___ SOURCE EXCERPT
Single by Leroy Van Dyke

from the album Walk On By
- B-side: "My World Is Caving In"
- Released: August 1961
- Genre: Country
- Length: 2:19
- Label: Mercury
- Songwriter: Kendall Hayes;
- Producer: Shelby Singleton

Leroy Van Dyke singles chronology
| "The Auctioneer" (1956) | "Walk On By" (1961) | "If a Woman Answers (Hang Up the Phone)" (1962) |

Audio
- "Walk On By" on YouTube

= Walk On By (Leroy Van Dyke song) =

"Walk On By" is a song written by Kendall Hayes and performed by American country music artist Leroy Van Dyke. It was released in June 1961 as the first single and title track from the album Walk On By. The song was Van Dyke's most successful single, spending 37 weeks on the country chart and a record-breaking 19 at the number-one position. "Walk On By" crossed over to the pop chart peaking at number five, and was named by Billboard magazine, in its 100th-anniversary issue (1994), as the biggest country music record in history.

The 19-week run of "Walk On By" is a record that stood for 51 years until "Cruise" by Florida Georgia Line reached its 19th week at number one on July 20, 2013; the following week, "Cruise" surpassed the standard when it recorded its 20th week at the top spot. Until Florida Georgia Line surpassed it in total weeks at number one, "Walk On By" held the record for most weeks at number one since the introduction of the all-encompassing Hot Country Songs (then called Hot C&W Sides) chart in October 1958; the all-time record for most weeks at number one (50 weeks) is the 2017 release "Meant to Be" by Bebe Rexha featuring Florida Georgia Line.
______
EXERCISE INSTRUCTIONS: Reproduce the entire "Walk On By" song page word for word, from its first line to its last. The records that come next are separate material and have no connection to the song page about "Walk On By."
___ RECORD LIST
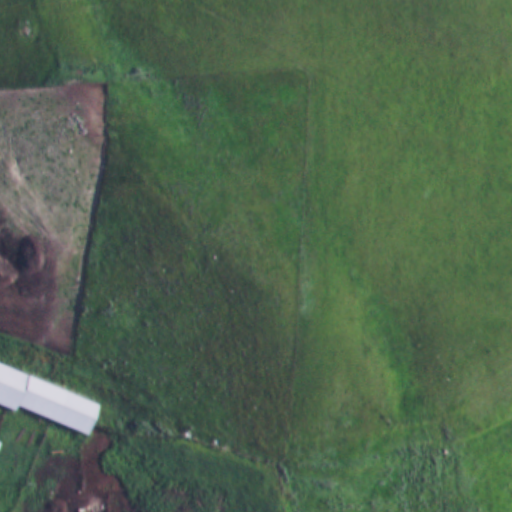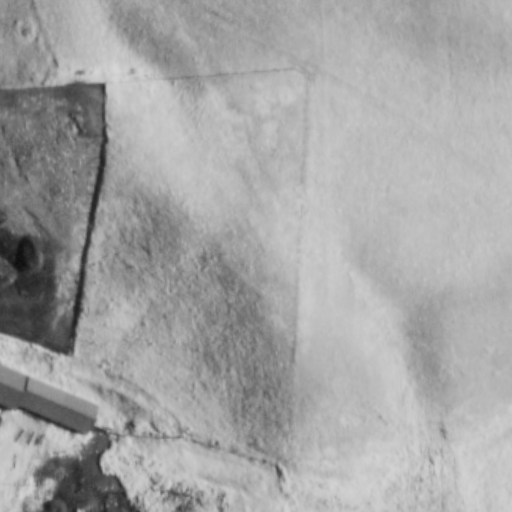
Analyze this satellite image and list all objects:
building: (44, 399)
______
___ RECORD LIST
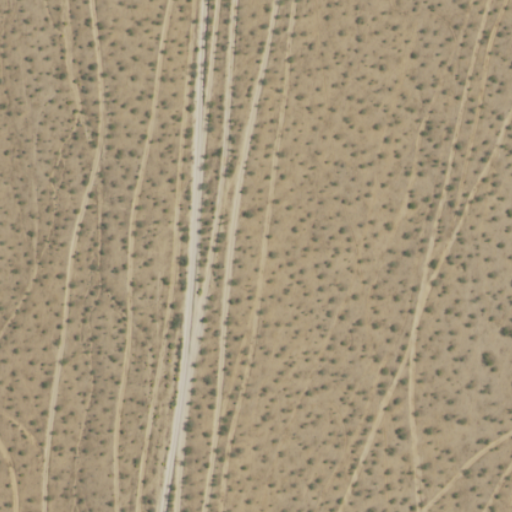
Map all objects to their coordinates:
______
___ RECORD LIST
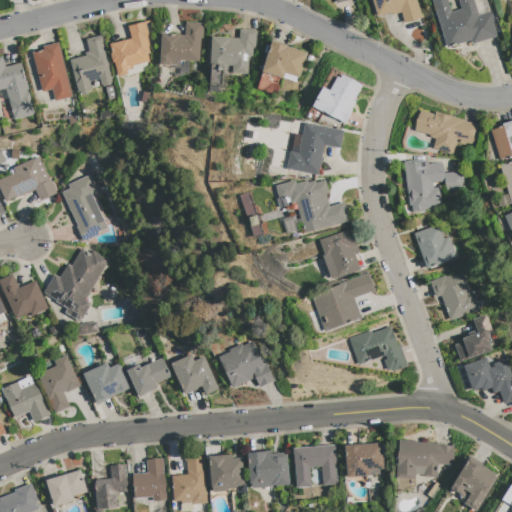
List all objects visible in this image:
______
TASK RESPONSE:
Single by Leroy Van Dyke

from the album Walk On By
- B-side: "My World Is Caving In"
- Released: August 1961
- Genre: Country
- Length: 2:19
- Label: Mercury
- Songwriter: Kendall Hayes;
- Producer: Shelby Singleton

Leroy Van Dyke singles chronology
| "The Auctioneer" (1956) | "Walk On By" (1961) | "If a Woman Answers (Hang Up the Phone)" (1962) |

Audio
- "Walk On By" on YouTube

= Walk On By (Leroy Van Dyke song) =

"Walk On By" is a song written by Kendall Hayes and performed by American country music artist Leroy Van Dyke. It was released in June 1961 as the first single and title track from the album Walk On By. The song was Van Dyke's most successful single, spending 37 weeks on the country chart and a record-breaking 19 at the number-one position. "Walk On By" crossed over to the pop chart peaking at number five, and was named by Billboard magazine, in its 100th-anniversary issue (1994), as the biggest country music record in history.

The 19-week run of "Walk On By" is a record that stood for 51 years until "Cruise" by Florida Georgia Line reached its 19th week at number one on July 20, 2013; the following week, "Cruise" surpassed the standard when it recorded its 20th week at the top spot. Until Florida Georgia Line surpassed it in total weeks at number one, "Walk On By" held the record for most weeks at number one since the introduction of the all-encompassing Hot Country Songs (then called Hot C&W Sides) chart in October 1958; the all-time record for most weeks at number one (50 weeks) is the 2017 release "Meant to Be" by Bebe Rexha featuring Florida Georgia Line.